> **Предложенный отрывок**
========================================
Эти послания, как следовало ждать, не имели успеха. Великий князь послал на Вятку рать под предводительством Шестака-Кутузова[182]. Но этот воевода поладил с вятчанами. Они как-то оправдали себя, и он воротился, не сделав им зла. Иван Васильевич двинул на них в 1489 году другое сильное войско, под главным предводительством князя Данилы Щени и Григория Морозова; с ними пошли тверичи, вологжане, устюжане, двиняне, вожане, каргопольцы, белозерцы, жители берегов Выми и Сысолы: Иван умышленно составил это ополчение преимущественно из северных соседей вятчан, которые были их давние враги, терпели от них много раз набеги и разорения и теперь с охотою шли мстить своим извечным недругам. Даже татар казанских послал московский государь на вятскую землю — мстить за всю старую злобу. Войска было, — по сказанию архангельского летописца, — шестьдесят четыре тысячи; эта страшная сила прошла опустошительной грозою по Вятской земле и 16 августа явилась под Хлыновым. Вятчане — так смело презиравшие могущество московского государя, решаясь не покоряться тому, кто уже подчинил себе Новгород, — конечно, не ожидали, чтобы столько гостей, да еще таких старых знакомых гостей, явилось у них под стенами. Сопротивляться было невозможно. Они выслали воеводам поминки с Исупом Глазастым: это средство прежде удавалось; но теперь воеводы поминки приняли, а вятчанам дали срок только до другого дня. На другой день вышли из города большие люди, поклонились воеводам и сказали: «Покоряемся на всей воле великого князя, и дань даем и службу». Воеводы отвечали: «Целуйте крест за великого князя и выдайте ваших изменников и крамольников: Ивана Оникиева, Пахомия Лазорева, да Палку Богодайщикова»». Вятчане сказали на это: «Дайте нам сроку до завтраго». — «Даем», — отвечали воеводы и отпустили их.

Вятчане поняли, что от них не удовольствуются ни данью, ни службой; задаться за великого князя, целовать крест за него значило лишиться своей воли, своего народоправления, своих вековых обычаев. Вместо того, чтоб явиться на другой день и дать ответ, прошло два дня; воеводы терпели, наконец, на третий день вятчане дали отказ. Тогда воеводы приказали каждому пятидесятку ратников тащить две сажени плетня и приставить к стенам, а другим приказали нести смолу и берест. Вскарабкавшись на плетни, они бросали через стены огненные приметы. Тогда вятчане отворили ворота, ударили челом и выдали троих требуемых зачинщиков. Воеводы приказали их тотчас же заковать и отдать устюжанам — их врагам, под наблюдение. У воевод уже было заранее приказание, что им делать. 1 сентября они развели Вятку — по сказанию одного летописца, всю, а по известиям других, только больших людей. Их повели в Московщину. Великий князь приказал их расселить в Боровске, Алексине, Кременце, и дать им поместья; торговых людей поселил в Дмитрове, а коноводов приказал высечь кнутом, а потом повесить. Вместе с пленными вятчанами привели и Арских, т. е. вотяцких князей Вятской земли; но Иван Васильевич не счел их опасными и отпустил в свою землю»[183].
========================================
> **Исходный материал**
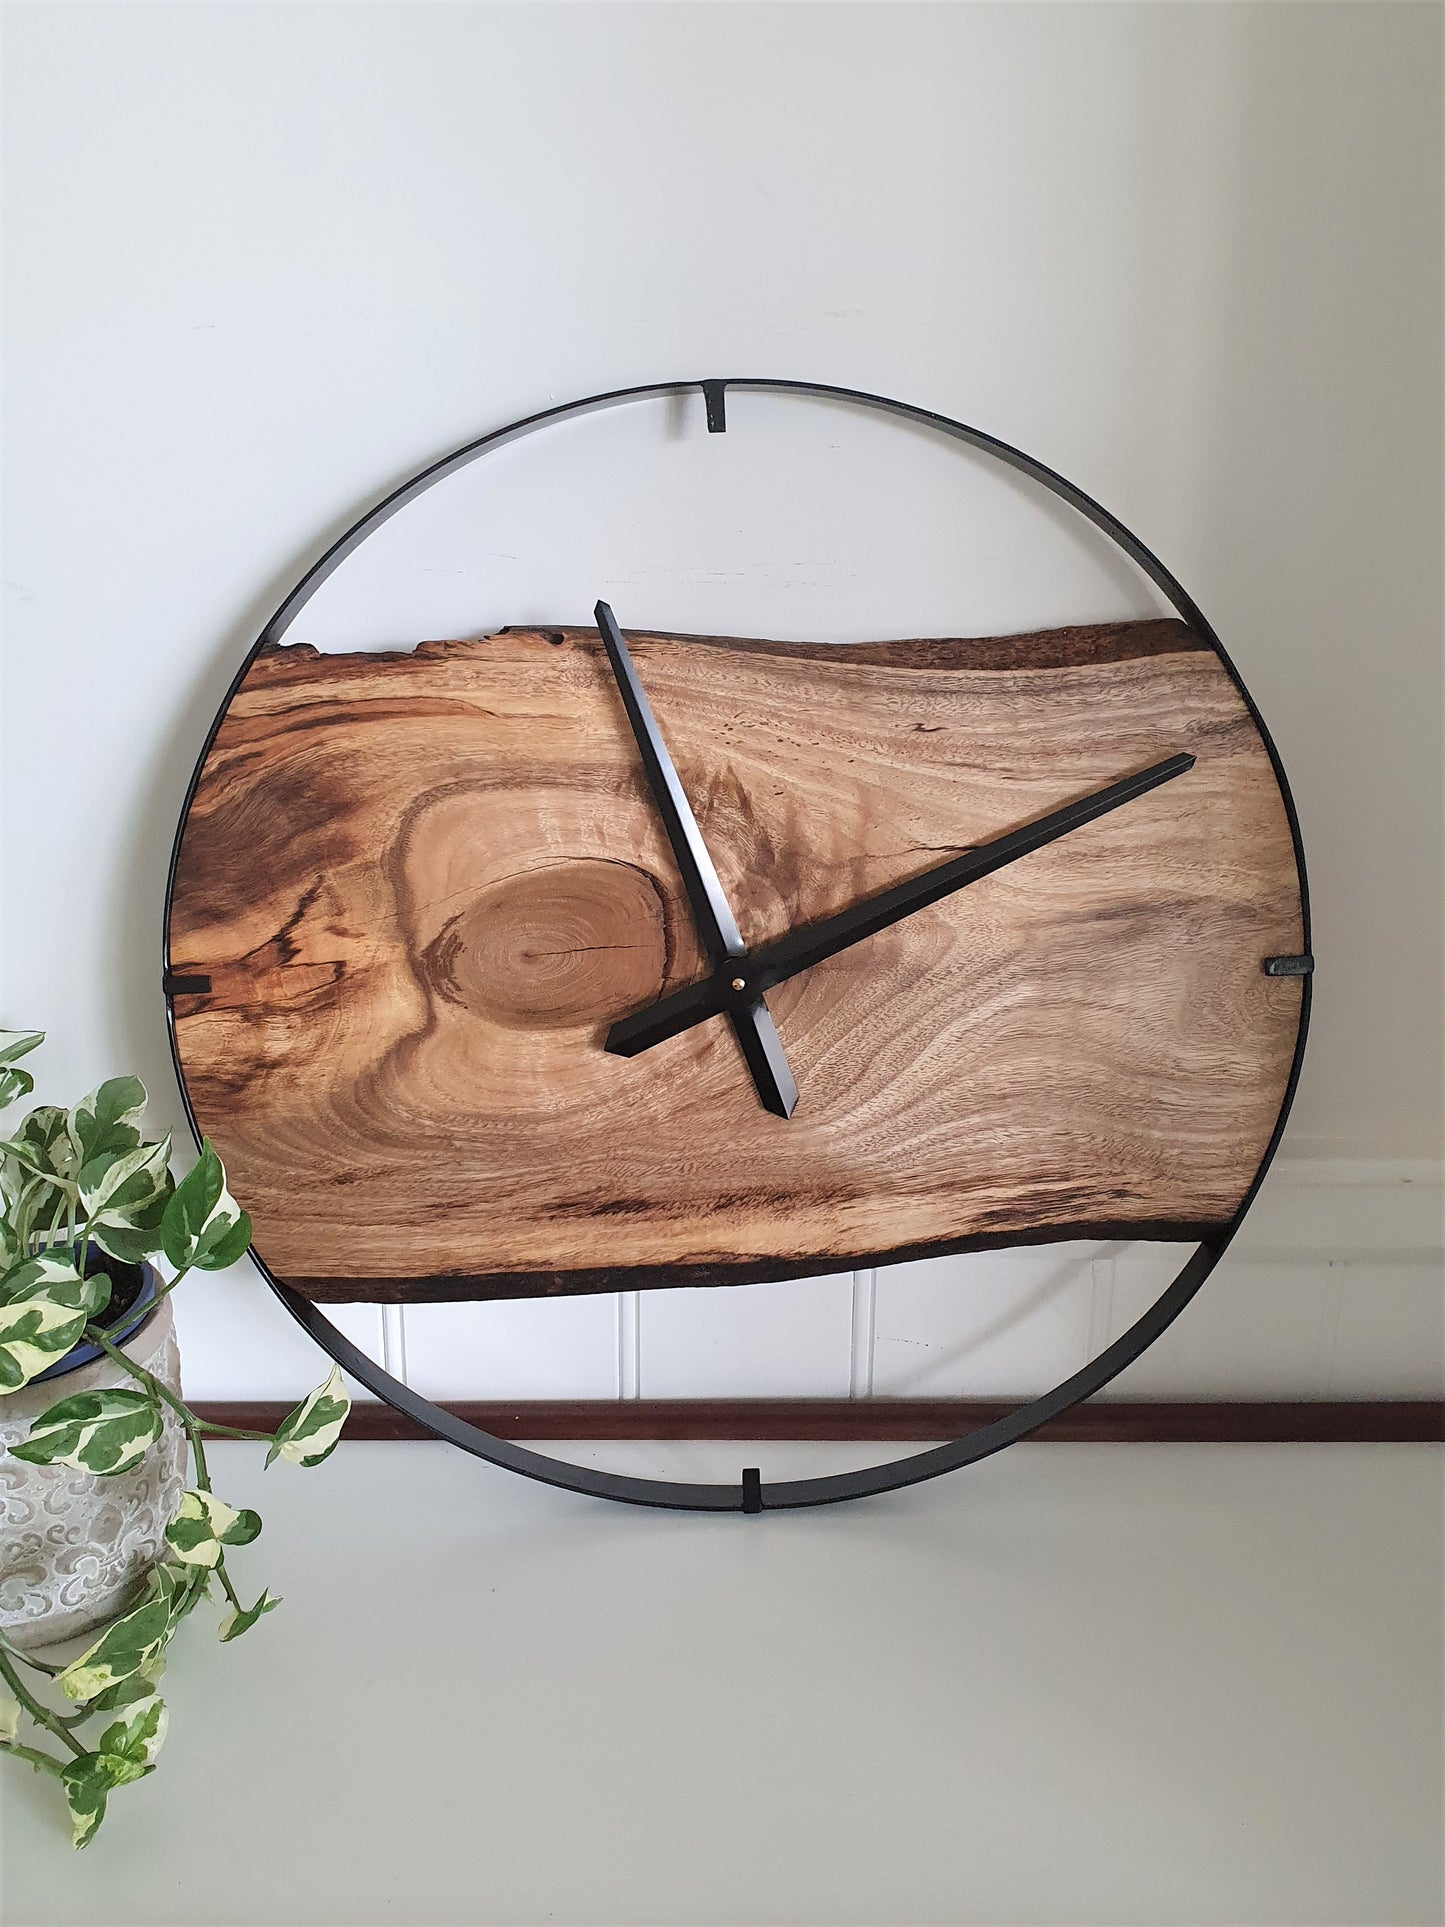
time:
========================================
> **Условие задания A**
Ответьте на вопросы по отрывку о походе на Вятку.
(i) Под чьим предводительством великий князь сначала послал рать на Вятку?
(ii) Какого числа войско явилось под Хлыновым?
(iii) Кому воеводы отдали под наблюдение троих выданных зачинщиков?
> **Условие задания B**
Переведите на английский язык предложение из отрывка о походе на Вятку: «Они выслали воеводам поминки с Исупом Глазастым: это средство прежде удавалось; но теперь воеводы поминки приняли, а вятчанам дали срок только до другого дня».
> **Условие задания C**
Напишите продолжение отрывка о покорении Вятки, начиная после его последнего предложения.

> **Ответ A**
(i) Под предводительством Шестака-Кутузова.
(ii) 16 августа.
(iii) Устюжанам.

> **Ответ B**
They sent gifts to the commanders with Isup Glazasty: this means had worked before; but this time the commanders accepted the gifts and gave the people of Vyatka a deadline only until the next day.

> **Ответ C**
* * *

1375 год. Под предводительством некоего Прокопа 1500 новгородских и вятских ушкуйников разбили пятитысячную рать костромского воеводы Александра Плещеева и захватили Кострому. Отдохнув пару недель в Костроме, ушкуйники двинулись вниз по Волге, рассчитывая атаковать Болгар и столицу Золотой Орды Сарай-Берке. Правители Болгара, наученные горьким опытом, откупились большой данью, зато ханская столица Сарай-Берке была взята штурмом и разграблена.

…Это был самый свирепый набег ушкуйников на Поволжье, он произошел тогда, когда новгородцы вместе с московским великим князем Дмитрием воевали под Тверью.

Обратимся еще раз к описанию этого события, но уже — по источникам.

Вот вариант Пискаревской летописи: «Того же лета, егда бе князь великий под Тверью и в то время из Великаго Новаграда идошя разбойницы, 70 ушкуев, воевода же бе у них Прокофей, 2-й — Смольнянин. И приидошя х Костроме, гражане же изыдоша против их на бой, а воевода у них Плещей. Видевше же новгородцы, яко много костромич, бе бо их боле 5000, а их только 2000, и разделившеся новгородцы надвое: едину половину пустиша лесом втаи, и обыдошя около по междеельнику, и удариша на костромич в тыл, а друзии в лице к ним. Воевода же Плещей убояся и покиня рать свою и град, побеже. Видев же костромичи, яко воевода их побежа и не бившеся, но вси побегошя по лесом. Мнози же тут побиени быша, а иних имающе и везающе. Ко граду ж пришедша и виде его никем не брегома и вшед в него, разграби вся, елика беша в нем. И стояше в нем неделю и обретошя вся сокровенная и всяк товар изнесошя на среду, и что лутчее и лехчее, то поимашя, а что тяжкое, то в Волгу меташе, а иное пожгошя. И множество народа поплениша: мужей и жен, отрок и девиц. И оттоле идошя к Новуграду Нижнему, и там много же зла сотвориша, християн и бесермян изсекошя, а иных в полон поведоша, а товар пограбиша. И поидошя на низ и повернушя в Каму, и там много по Каме пограбиша, и потом внидошя апять в Волгу, и дошедше Болгар, и ту полон християнский весь попродашя, и поидоша на низ к Сараю, бесермян избивающе гостей, а товар их емлюше, а християн пограбиша. И дошедше устия Волжеского близ моря да града Хазитороканя, и тамо избих их лестию князь хазтороканский, именем Салчей. И тако вси избиени быша без милости, ни един не избысть, а именье у них все взята, и тако погибоша те злыи разбойницы, яко же рече Христос: В ню же меру мерите, возмерится вам»[184].

Переведем язык летописи на современный лад.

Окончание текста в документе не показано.